• _Material supplied_
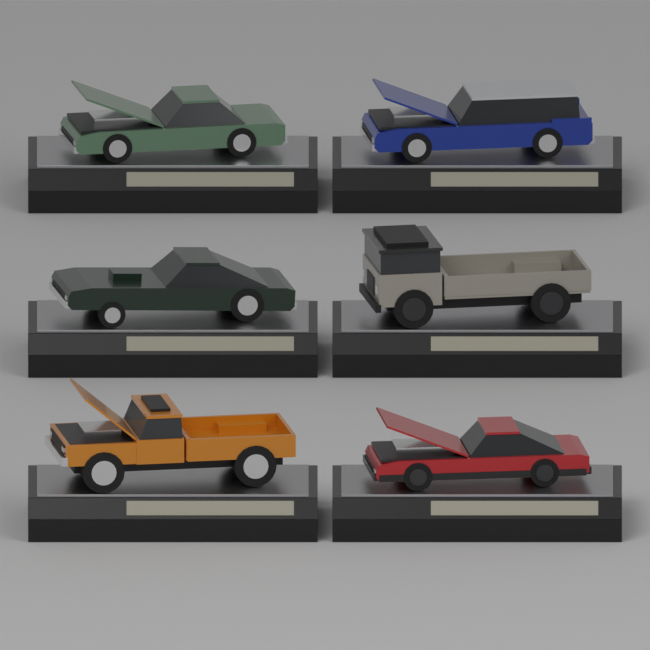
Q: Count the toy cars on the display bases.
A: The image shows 6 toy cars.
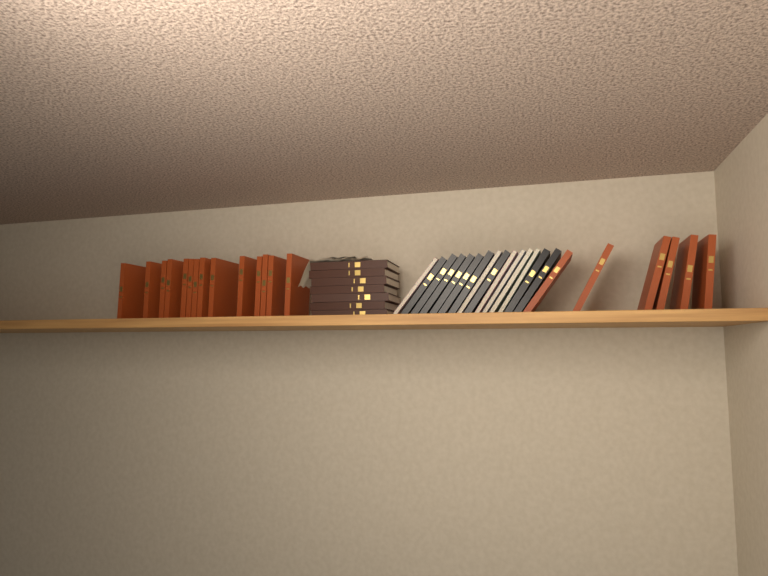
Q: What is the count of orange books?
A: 20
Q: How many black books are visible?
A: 9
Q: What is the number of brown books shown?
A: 7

• _Request_
Arrange the data above as a Markdown table with the columns Row and Line, giving each line its own numbered row and omitting blank lines and the pictures.

• _Output_
| Row | Line |
|---|---|
| 1 | Q: Count the toy cars on the display bases. |
| 2 | A: The image shows 6 toy cars. |
| 3 | Q: What is the count of orange books? |
| 4 | A: 20 |
| 5 | Q: How many black books are visible? |
| 6 | A: 9 |
| 7 | Q: What is the number of brown books shown? |
| 8 | A: 7 |